ABOUT THIS EXERCISE: Please output the data below exactly as given, starting at its first line and stopping after the line that contains "right wrist: (182, 754)".

##### DATA RECORDS

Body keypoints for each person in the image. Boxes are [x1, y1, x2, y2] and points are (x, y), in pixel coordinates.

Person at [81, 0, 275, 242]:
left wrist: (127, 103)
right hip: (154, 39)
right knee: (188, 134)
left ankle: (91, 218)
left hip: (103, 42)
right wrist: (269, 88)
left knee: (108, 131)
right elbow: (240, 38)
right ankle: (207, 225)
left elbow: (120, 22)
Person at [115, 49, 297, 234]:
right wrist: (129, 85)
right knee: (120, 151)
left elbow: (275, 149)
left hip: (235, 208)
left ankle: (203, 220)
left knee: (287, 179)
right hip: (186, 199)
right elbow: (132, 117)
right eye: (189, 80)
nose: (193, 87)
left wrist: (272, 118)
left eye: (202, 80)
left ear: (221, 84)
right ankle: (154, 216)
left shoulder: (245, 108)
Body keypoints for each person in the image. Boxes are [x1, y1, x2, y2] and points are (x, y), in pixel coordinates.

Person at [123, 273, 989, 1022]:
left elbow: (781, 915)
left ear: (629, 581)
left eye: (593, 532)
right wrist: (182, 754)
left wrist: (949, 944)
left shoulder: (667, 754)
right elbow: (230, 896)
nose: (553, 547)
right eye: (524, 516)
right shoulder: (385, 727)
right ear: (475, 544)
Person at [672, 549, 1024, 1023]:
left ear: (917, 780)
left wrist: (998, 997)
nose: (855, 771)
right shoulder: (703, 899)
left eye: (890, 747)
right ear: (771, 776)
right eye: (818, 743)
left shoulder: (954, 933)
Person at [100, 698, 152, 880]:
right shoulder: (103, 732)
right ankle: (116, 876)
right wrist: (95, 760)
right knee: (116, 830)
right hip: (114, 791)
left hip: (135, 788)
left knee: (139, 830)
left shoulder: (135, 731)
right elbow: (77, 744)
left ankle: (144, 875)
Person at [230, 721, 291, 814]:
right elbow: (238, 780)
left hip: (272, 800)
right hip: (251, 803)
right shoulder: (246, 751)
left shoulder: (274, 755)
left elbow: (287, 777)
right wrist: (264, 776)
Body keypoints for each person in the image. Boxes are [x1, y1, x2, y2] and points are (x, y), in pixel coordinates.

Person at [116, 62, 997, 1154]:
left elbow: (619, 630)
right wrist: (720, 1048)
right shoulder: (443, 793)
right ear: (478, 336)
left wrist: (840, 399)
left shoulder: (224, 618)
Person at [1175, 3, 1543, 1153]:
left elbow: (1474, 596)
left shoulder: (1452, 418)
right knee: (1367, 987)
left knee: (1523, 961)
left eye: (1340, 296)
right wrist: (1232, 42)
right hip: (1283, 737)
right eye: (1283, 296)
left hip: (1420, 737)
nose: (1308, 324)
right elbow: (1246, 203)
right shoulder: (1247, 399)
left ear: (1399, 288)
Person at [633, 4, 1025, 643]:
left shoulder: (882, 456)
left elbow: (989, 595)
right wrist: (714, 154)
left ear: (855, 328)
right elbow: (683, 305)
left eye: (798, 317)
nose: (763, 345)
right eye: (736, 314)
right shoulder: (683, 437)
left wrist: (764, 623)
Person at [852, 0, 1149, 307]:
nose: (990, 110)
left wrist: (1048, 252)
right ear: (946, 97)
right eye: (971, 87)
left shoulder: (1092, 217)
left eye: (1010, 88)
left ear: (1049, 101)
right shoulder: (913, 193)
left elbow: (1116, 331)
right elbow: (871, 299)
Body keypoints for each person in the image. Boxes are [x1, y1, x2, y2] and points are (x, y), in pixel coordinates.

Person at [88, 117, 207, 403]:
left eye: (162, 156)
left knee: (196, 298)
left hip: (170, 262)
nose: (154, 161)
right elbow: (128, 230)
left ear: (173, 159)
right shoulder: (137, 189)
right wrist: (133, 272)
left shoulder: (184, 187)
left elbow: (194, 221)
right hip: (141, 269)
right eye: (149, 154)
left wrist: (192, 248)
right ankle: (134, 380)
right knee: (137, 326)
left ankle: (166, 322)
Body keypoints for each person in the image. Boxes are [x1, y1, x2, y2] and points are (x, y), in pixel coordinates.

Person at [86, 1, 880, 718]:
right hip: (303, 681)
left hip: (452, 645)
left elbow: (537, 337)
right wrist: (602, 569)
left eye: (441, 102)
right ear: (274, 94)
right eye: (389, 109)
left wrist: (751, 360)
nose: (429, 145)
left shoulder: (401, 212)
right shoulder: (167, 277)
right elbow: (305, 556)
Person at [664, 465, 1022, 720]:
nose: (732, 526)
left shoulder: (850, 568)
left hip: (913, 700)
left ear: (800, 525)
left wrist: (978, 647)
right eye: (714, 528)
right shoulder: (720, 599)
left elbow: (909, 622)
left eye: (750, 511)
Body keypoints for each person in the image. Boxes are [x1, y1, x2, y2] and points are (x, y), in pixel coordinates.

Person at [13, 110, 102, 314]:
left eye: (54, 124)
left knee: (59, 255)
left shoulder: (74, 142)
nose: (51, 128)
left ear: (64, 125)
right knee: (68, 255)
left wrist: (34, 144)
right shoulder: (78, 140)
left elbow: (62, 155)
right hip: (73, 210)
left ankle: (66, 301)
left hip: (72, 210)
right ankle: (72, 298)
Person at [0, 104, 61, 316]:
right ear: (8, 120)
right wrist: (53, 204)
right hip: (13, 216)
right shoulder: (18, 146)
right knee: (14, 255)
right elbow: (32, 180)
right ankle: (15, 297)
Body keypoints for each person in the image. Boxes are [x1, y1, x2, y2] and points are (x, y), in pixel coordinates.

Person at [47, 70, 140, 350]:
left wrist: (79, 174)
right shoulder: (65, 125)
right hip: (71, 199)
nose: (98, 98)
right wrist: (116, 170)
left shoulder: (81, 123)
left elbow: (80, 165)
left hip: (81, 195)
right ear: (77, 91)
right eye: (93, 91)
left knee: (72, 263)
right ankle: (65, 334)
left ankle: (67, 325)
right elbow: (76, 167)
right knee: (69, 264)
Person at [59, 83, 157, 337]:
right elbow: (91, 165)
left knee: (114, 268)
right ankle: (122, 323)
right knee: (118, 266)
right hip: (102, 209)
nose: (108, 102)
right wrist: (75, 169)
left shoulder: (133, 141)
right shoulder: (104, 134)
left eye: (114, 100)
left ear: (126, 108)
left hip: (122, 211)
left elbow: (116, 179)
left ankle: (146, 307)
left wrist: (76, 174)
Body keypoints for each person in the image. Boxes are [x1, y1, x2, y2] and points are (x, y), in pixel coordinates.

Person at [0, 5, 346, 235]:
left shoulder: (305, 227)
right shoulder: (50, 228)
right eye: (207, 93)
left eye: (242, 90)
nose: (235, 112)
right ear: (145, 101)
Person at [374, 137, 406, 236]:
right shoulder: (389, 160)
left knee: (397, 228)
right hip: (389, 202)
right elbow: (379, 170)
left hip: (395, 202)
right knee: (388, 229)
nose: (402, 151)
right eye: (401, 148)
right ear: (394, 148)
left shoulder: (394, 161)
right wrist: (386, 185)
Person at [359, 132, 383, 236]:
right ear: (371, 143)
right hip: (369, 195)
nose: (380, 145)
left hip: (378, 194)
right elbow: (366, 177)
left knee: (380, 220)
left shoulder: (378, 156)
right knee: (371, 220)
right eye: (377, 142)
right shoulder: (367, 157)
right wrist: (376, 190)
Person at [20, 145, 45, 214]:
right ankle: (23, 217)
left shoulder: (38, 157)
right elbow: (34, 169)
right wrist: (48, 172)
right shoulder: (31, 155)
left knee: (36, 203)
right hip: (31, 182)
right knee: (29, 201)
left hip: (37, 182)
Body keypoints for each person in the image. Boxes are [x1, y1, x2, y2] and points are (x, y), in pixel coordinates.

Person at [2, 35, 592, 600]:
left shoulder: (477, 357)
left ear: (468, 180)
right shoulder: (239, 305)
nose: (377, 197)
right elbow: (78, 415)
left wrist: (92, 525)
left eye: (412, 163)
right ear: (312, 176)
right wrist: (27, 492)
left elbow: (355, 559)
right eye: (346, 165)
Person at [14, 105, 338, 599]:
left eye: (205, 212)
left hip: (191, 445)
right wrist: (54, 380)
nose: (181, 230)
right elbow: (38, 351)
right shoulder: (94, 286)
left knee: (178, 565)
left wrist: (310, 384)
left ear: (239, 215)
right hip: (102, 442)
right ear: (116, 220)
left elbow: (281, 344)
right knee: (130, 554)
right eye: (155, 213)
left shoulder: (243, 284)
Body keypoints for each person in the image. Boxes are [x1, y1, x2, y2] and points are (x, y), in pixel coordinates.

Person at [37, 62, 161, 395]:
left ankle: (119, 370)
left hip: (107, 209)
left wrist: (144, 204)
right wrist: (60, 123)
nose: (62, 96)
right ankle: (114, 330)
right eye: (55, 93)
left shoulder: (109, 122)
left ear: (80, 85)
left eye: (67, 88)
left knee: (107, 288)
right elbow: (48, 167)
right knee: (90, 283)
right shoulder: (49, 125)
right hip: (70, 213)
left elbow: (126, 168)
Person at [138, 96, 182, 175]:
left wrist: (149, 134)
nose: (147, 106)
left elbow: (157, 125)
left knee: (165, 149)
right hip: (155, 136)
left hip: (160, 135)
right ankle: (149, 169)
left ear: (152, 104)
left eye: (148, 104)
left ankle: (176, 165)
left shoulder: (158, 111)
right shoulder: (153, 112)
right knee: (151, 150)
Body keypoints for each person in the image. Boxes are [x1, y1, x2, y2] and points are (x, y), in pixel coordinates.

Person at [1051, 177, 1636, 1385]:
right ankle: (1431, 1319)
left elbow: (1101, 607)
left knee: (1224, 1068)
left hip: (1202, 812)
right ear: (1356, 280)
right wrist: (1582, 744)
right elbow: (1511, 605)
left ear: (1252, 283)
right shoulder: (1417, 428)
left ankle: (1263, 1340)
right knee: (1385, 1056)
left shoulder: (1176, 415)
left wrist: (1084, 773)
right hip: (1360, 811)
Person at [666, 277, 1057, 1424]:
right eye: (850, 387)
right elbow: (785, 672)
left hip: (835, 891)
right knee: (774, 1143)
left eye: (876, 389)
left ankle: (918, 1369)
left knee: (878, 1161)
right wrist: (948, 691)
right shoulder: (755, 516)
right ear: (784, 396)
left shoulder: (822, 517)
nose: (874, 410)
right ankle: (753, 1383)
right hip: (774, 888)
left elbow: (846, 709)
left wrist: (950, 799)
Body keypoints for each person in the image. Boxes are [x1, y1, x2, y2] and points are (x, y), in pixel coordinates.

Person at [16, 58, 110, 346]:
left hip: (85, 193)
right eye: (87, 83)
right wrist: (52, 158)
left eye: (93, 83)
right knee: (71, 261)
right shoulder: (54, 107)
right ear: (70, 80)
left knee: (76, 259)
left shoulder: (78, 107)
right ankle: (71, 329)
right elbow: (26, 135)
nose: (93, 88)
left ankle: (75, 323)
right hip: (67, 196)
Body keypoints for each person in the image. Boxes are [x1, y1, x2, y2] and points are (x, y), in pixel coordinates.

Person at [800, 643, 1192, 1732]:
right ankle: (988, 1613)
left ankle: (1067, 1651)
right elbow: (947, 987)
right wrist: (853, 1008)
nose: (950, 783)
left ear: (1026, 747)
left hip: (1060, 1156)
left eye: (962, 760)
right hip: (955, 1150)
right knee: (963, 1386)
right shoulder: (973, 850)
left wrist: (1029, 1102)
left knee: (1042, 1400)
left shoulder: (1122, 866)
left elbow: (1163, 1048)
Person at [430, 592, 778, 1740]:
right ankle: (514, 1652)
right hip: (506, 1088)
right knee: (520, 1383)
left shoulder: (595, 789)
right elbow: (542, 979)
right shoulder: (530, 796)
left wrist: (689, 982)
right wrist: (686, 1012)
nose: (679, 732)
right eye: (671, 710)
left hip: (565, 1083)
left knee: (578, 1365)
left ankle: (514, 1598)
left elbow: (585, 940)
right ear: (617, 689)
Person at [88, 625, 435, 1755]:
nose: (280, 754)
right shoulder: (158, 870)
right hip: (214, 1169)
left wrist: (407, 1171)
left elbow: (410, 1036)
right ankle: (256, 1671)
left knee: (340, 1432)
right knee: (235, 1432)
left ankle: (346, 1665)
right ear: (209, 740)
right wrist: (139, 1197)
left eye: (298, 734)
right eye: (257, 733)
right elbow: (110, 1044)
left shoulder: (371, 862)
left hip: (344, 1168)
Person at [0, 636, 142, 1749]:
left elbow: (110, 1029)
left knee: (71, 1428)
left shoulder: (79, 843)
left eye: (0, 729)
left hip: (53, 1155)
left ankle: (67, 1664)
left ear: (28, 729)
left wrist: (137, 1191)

##########

SOLVED EXERCISE:
Body keypoints for each person in the image. Boxes are [x1, y1, x2, y2] and points are (x, y), in pixel coordinates.

Person at [81, 0, 275, 242]:
left wrist: (127, 103)
right hip: (154, 39)
right knee: (188, 134)
left ankle: (91, 218)
left hip: (103, 42)
right wrist: (269, 88)
left knee: (108, 131)
right elbow: (240, 38)
right ankle: (207, 225)
left elbow: (120, 22)
Person at [115, 49, 297, 234]:
right wrist: (129, 85)
right knee: (120, 151)
left elbow: (275, 149)
left hip: (235, 208)
left ankle: (203, 220)
left knee: (287, 179)
right hip: (186, 199)
right elbow: (132, 117)
right eye: (189, 80)
nose: (193, 87)
left wrist: (272, 118)
left eye: (202, 80)
left ear: (221, 84)
right ankle: (154, 216)
left shoulder: (245, 108)
Body keypoints for each person in the image. Boxes are [x1, y1, x2, y2] and points are (x, y), in pixel coordinates.

Person at [123, 273, 989, 1022]:
left elbow: (781, 915)
left ear: (629, 581)
left eye: (593, 532)
right wrist: (182, 754)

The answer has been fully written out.